[[ Data for this exercise open ]]
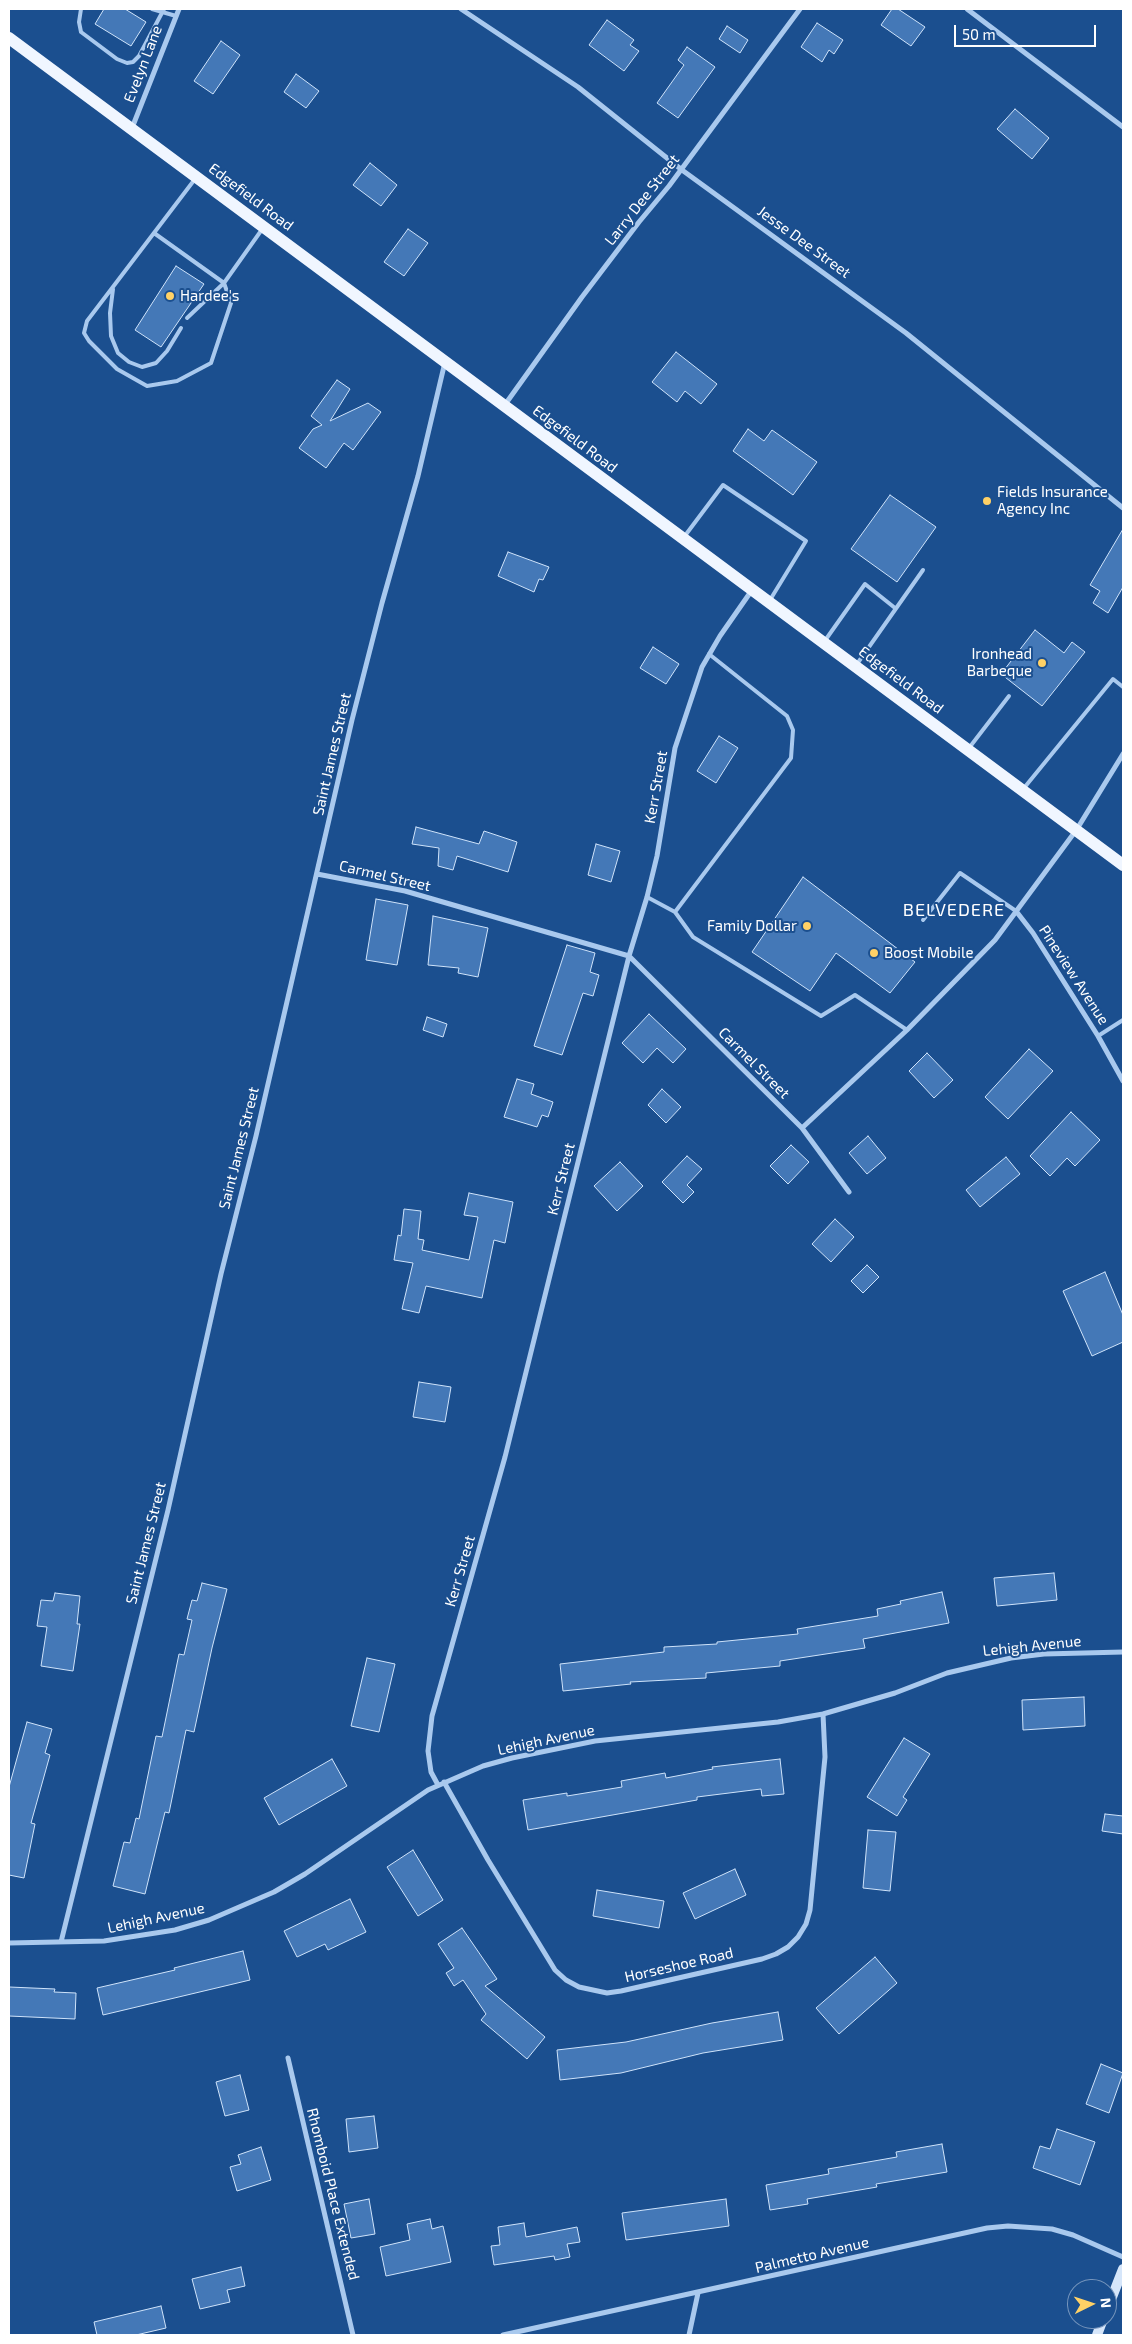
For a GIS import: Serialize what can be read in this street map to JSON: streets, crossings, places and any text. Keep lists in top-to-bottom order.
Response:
{
  "streets": {
    "main road": ["Edgefield Road"],
    "street": [
      "Evelyn Lane",
      "Larry Dee Street",
      "Jesse Dee Street",
      "Saint James Street",
      "Kerr Street",
      "Carmel Street",
      "Pineview Avenue",
      "Lehigh Avenue",
      "Horseshoe Road",
      "Rhomboid Place Extended",
      "Palmetto Avenue"
    ]
  },
  "crossings": [
    ["Evelyn Lane", "Edgefield Road"],
    ["Edgefield Road", "Larry Dee Street"],
    ["Edgefield Road", "Saint James Street"],
    ["Edgefield Road", "Kerr Street"],
    ["Larry Dee Street", "Jesse Dee Street"],
    ["Saint James Street", "Carmel Street"],
    ["Saint James Street", "Lehigh Avenue"],
    ["Kerr Street", "Carmel Street"],
    ["Kerr Street", "Lehigh Avenue"],
    ["Lehigh Avenue", "Horseshoe Road"]
  ],
  "districts": ["BELVEDERE"],
  "places": [
    "Hardee's",
    "Fields Insurance Agency Inc",
    "Ironhead Barbeque",
    "Family Dollar",
    "Boost Mobile"
  ],
  "scale_bar": "50 m",
  "north": "right"
}
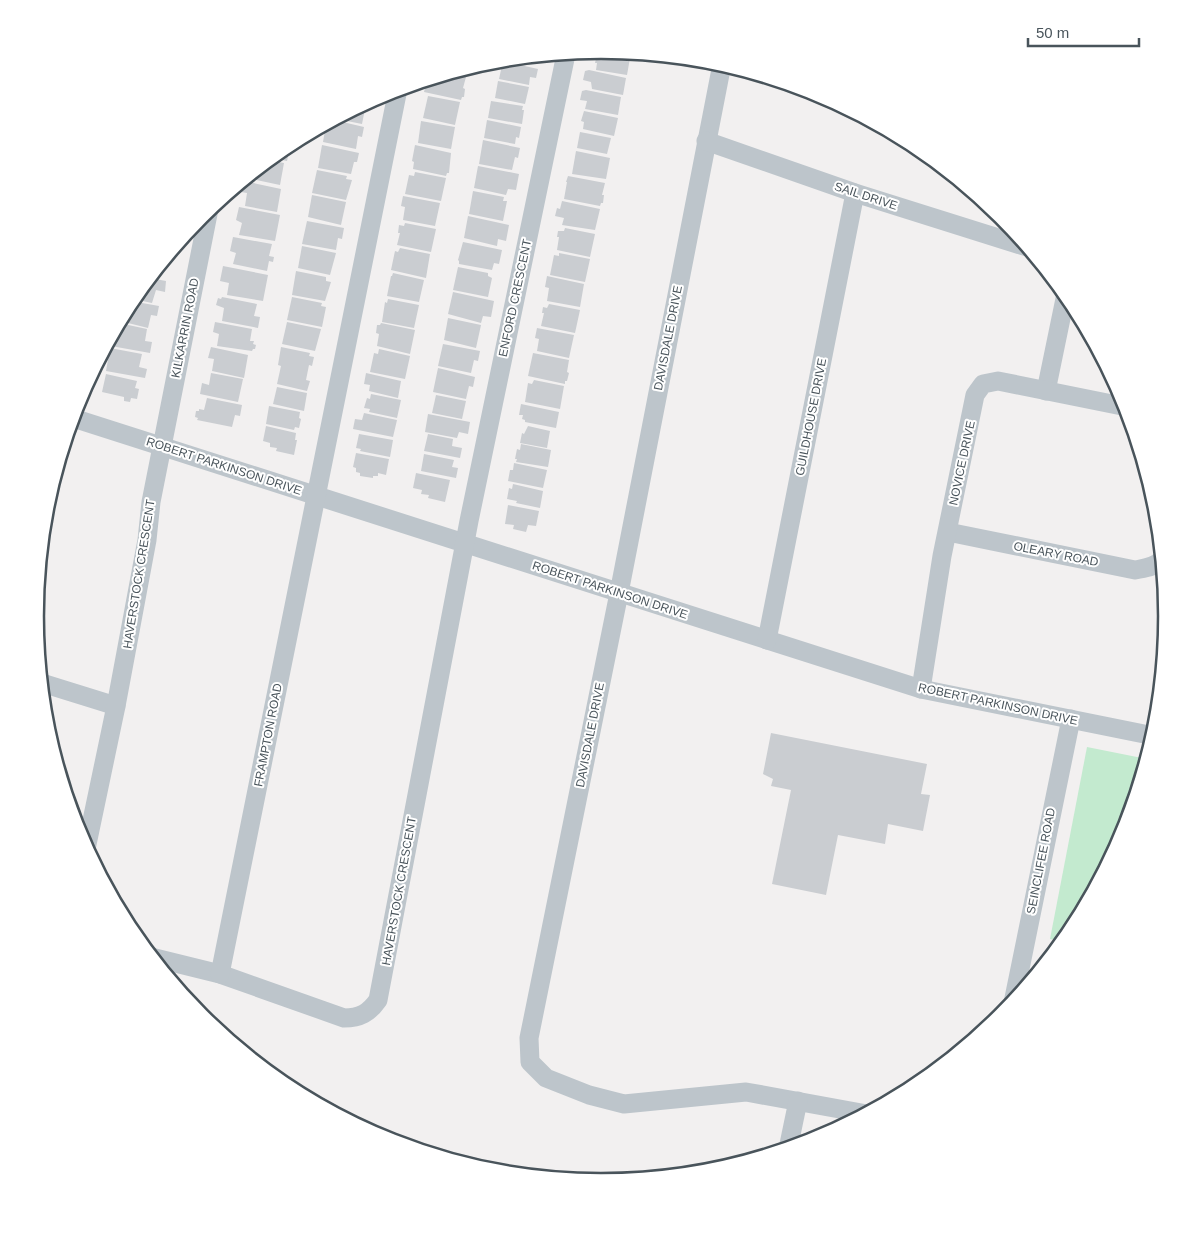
[[ Data for this exercise closed ]]
Your instructions — Word for word, restate each line above, minus its pictures.

Solution for this problem —
For a GIS import: Serialize what can be read in this street map to JSON: streets, crossings, places and any text. Keep lists in top-to-bottom order.
Response:
{
  "streets": {
    "main road": ["Edgefield Road"],
    "street": [
      "Evelyn Lane",
      "Larry Dee Street",
      "Jesse Dee Street",
      "Saint James Street",
      "Kerr Street",
      "Carmel Street",
      "Pineview Avenue",
      "Lehigh Avenue",
      "Horseshoe Road",
      "Rhomboid Place Extended",
      "Palmetto Avenue"
    ]
  },
  "crossings": [
    ["Evelyn Lane", "Edgefield Road"],
    ["Edgefield Road", "Larry Dee Street"],
    ["Edgefield Road", "Saint James Street"],
    ["Edgefield Road", "Kerr Street"],
    ["Larry Dee Street", "Jesse Dee Street"],
    ["Saint James Street", "Carmel Street"],
    ["Saint James Street", "Lehigh Avenue"],
    ["Kerr Street", "Carmel Street"],
    ["Kerr Street", "Lehigh Avenue"],
    ["Lehigh Avenue", "Horseshoe Road"]
  ],
  "districts": ["BELVEDERE"],
  "places": [
    "Hardee's",
    "Fields Insurance Agency Inc",
    "Ironhead Barbeque",
    "Family Dollar",
    "Boost Mobile"
  ],
  "scale_bar": "50 m",
  "north": "right"
}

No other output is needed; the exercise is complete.